Ahí va La Gober, como puede con su cochecito; escucha los balazos y su corazón y la razón le aconsejan que no se acerque, pero La Gober siempre ha sido un tanto imprudente en cuanto a tomar riesgos. Decide acercarse tan sólo un poco más, para ver si de casualidad se encuentra con el junior, quien al haber escuchado las noticias se quedó en casa, resguardado por sus jardines y fuentes, lejos de la preocupación de La Gober. Al llegar hasta la frontera que esta mujer se puso, de lejos, ve a un policía joven, alto, que parece novato por la manera en que se oculta detrás de un contenedor de basura, cuando ve, también, que un muchacho de unos dieciséis años con chamarra azul muy materna –piensa ella– se acerca por detrás, mete una mano a su bolsillo y el policía al verlo, temblando, nervioso, dispara uno, dos, tres, cuatro, cinco balazos y el muchacho cae; su mano sale de la bolsa que la guardaba y se abre: es un arma peligrosa, pero no para el policía… es un teléfono celular.
La Gober, estupefacta, mira al policía tirar la pistola que antes fuera un dragón rugiendo ante las fauces de un enemigo voraz: un muchacho con un celular.
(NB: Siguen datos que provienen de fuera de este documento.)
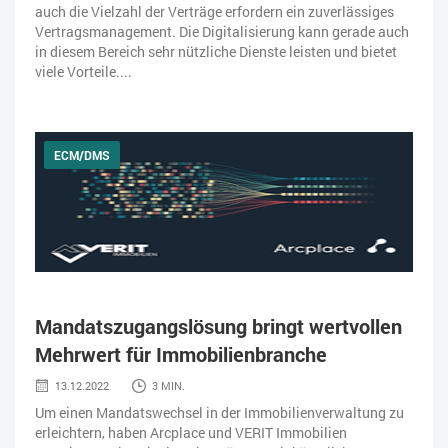
auch die Vielzahl der Verträge erfordern ein zuverlässiges
Vertragsmanagement. Die Digitalisierung kann gerade auch
in diesem Bereich sehr nützliche Dienste leisten und bietet
viele Vorteile....
ECM/DMS
Mandatszugangslösung bringt wertvollen
Mehrwert für Immobilienbranche
13.12.2022
3 MIN.
Um einen Mandatswechsel in der Immobilienverwaltung zu
erleichtern, haben Arcplace und VERIT Immobilien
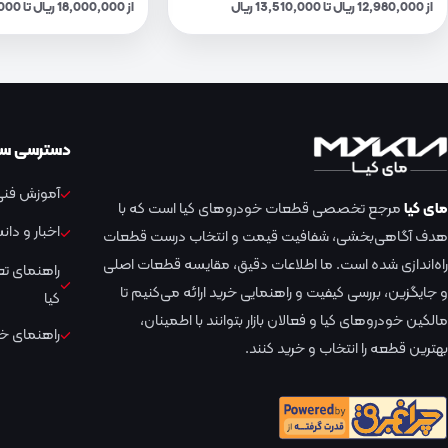
از 12,980,000 ریال تا 13,510,000 ریال
از 18,000,000 ریال تا 18,730,000 ریال
دسترسی سر
آموزش فنی 
مای کیا
مرجع تخصصی قطعات خودروهای کیا است که با
اخبار و دا
هدف آگاهی‌بخشی، شفافیت قیمت و انتخاب درست قطعات
راه‌اندازی شده است. ما اطلاعات دقیق، مقایسه قطعات اصلی
راهنمای ت
و جایگزین، بررسی کیفیت و راهنمایی خرید ارائه می‌کنیم تا
کیا
مالکین خودروهای کیا و فعالان بازار بتوانند با اطمینان،
راهنمای خر
بهترین قطعه را انتخاب و خرید کنند.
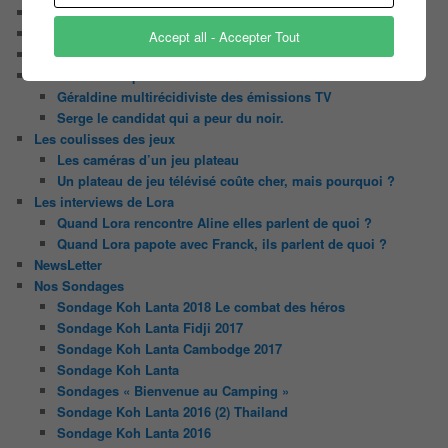
Contact
Il était une fois ….
Accept all - Accepter Tout
Le candidat masqué
Le trombinoscope des Joueurs
Géraldine multirécidiviste des émissions TV
Serge le candidat qui a peur du noir.
Les coulisses des jeux
Les caméras d’un jeu plateau
Un plateau de jeu télévisé coûte cher, mais pourquoi ?
Les interviews de Lora
Quand Lora rencontre Aline elles parlent de quoi ?
Quand Lora papote avec Franck, ils parlent de quoi ?
NewsLetter
Nos Sondages
Sondage Koh Lanta 2018 Le combat des héros
Sondage Koh Lanta Fidji 2017
Sondage Koh Lanta Cambodge 2017
Sondage Koh Lanta
Sondages « Bienvenue au Camping »
Sondage Koh Lanta 2016 (2) Thailand
Sondage Koh Lanta 2016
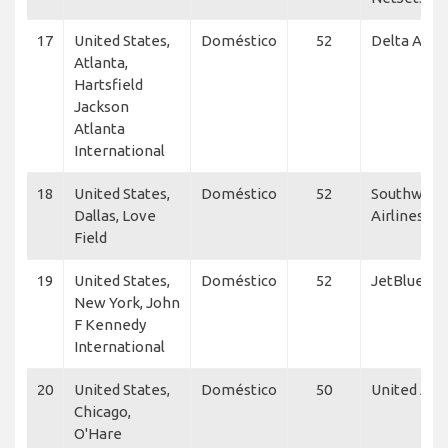
17
United States,
Doméstico
52
Delta Air L
Atlanta,
Hartsfield
Jackson
Atlanta
International
18
United States,
Doméstico
52
Southwest
Dallas, Love
Airlines, Fl
Field
19
United States,
Doméstico
52
JetBlue
New York, John
F Kennedy
International
20
United States,
Doméstico
50
United Airl
Chicago,
O'Hare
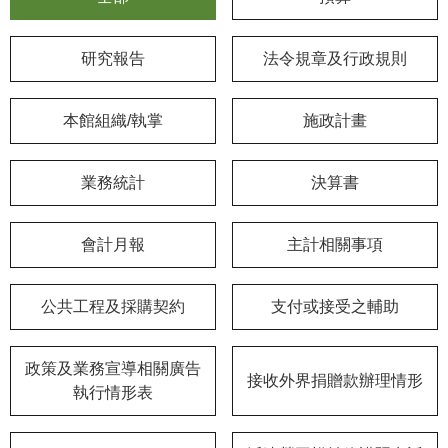
學
研究報告
法令規章及行政規則
習
探
索
本館組織/執掌
施政計畫
認
識
業務統計
決算書
我
們
會計月報
主計相關事項
便
民
公共工程及採購契約
支付或接受之輔助
服
務
政策及業務宣導相關廣告
接收外界捐贈款辦理情形
性
執行情形表
別
平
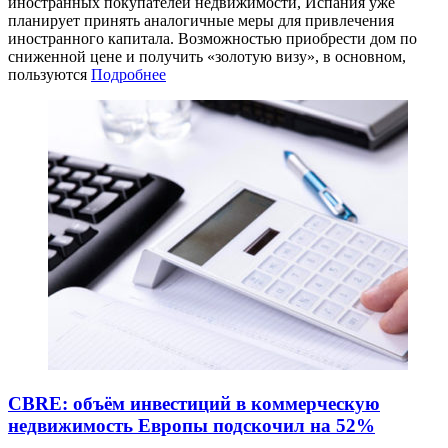
иностранных покупателей недвижимости, Испания уже
планирует принять аналогичные меры для привлечения
иностранного капитала. Возможностью приобрести дом по
сниженной цене и получить «золотую визу», в основном,
пользуются
Подробнее
CBRE: объём инвестиций в коммерческую
недвижимость Европы подскочил на 52%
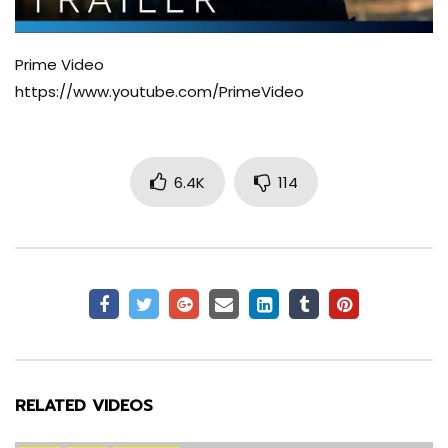
Prime Video
https://www.youtube.com/PrimeVideo
6.4K
114
RELATED VIDEOS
Isidro, el policía escondido, atónito, huye, se echa a correr y ni su terapeuta ni la mujer de la sala de espera vuelven a saber de él. Los tamales que le correspondían, tal vez, ahí se quedarán o serán de alguien más, pues no volverá a aparecer Isidro en la corporación. La tamalera sólo atina a tomar su cochecito y enjugándose los ojos regresa al camino antes andado, con las piernas temblándole; los tamales ya no le importan tanto.
En los días siguientes, en los años subsecuentes, Ana olvidó al Rigo, la escuela lo olvidó, no hubo discusión de a qué fiesta asistir, ni un sicario más en las filas del crimen organizado. Por su parte, La Gober perdió la mitad de su cuantiosa producción, pero al día siguiente de su fatal evento, volvió, como siempre, a salir con su pequeña olla a vender unos cuantos tamales.